El arquero contó una increible anécdota que les sucedió el día del festejo del ascenso.

Era conocida la buena relación que tenían David Achucarro y Guido Herrera durante el paso del primero por Talleres. Lo que no se conocía era la vez que casi pasan una noche en la comisaría por una picardía.

En el programa Si Nos Dejan, de Showsport, el arqueró contó una anécdota desopilante que ocurrió la noche del empate 0-0 con Brown de Adrogué, que sirvió para festejar el ascenso a la Primera División, conseguido una fecha antes ante All Boys.

"Tuvimos un pequeño inconveniente con la policía", arrancó contando Guido, que ya no podía disimular la sonrisa.

"Después del partido contra Brown había una celebración en el gimnasio. Como Achucarro y yo éramos los únicos que teníamos ropa de concentración, apenas salimos del estadio nos fuimos a Nueva Córdoba a cambiarnos, entonces nos metimos en el papel de Rápido y Furioso, cada uno en su auto, jaja", prosiguió.

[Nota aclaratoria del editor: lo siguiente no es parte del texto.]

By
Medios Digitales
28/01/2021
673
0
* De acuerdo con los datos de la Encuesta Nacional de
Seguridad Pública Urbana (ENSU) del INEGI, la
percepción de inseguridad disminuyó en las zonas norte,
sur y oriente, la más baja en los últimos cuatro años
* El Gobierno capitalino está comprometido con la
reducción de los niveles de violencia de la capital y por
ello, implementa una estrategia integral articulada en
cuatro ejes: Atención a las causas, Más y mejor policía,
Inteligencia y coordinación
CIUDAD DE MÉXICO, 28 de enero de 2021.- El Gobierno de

El relato sigue: "Después de buscar la ropa, estábamos yendo al Gimnasio y yo paso un semáforo en amarillo. Da la casualidad que de frente viene un auto de la policía que dobla en u, entonces yo lo esquivo y sigo. Ahí me prende la sirena y como no tenía espacio para estacionar seguí una cuadra más, entonces quedó como que me escapé, jaja"

"Más adelante freno y me bajo. Me hizo poner las manos en el capó del movil, armó un quilombo bárbaro. Le quería hacer entender al tipo que tenía que irme al evento, que venía de jugar, que no tenía tiempo, pero no hubo forma, no me dio ni bola", añadió.

Luego describió la intervención de su compañero: "Achu después se acercó, quiso hacerse el que venía en son de paz y después medio que le habló mal al policia, así que lo mandaron a él también a poner las manos en el capó. Quedamos los dos así y pasaban algunos hinchas, remiseros, taxistas y nos preguntaban qué hacíamos. Y claro, hacía media hora estábamos jugando en el Kempes y ahora estábamos así".

Y el arquero remató la historia, que afortunadamente terminó bien: "Encima nos hicieron estar así como 40 minutos y nos estábamos perdiendo la joda, entonces nosotros nos pusimos un poco nerviosos, pero justo vino otro compañero del policia que lo agarró y lo calmó. A ese después le dimos una camiseta y le sacamos una foto, el otro se fue enojado, jaja".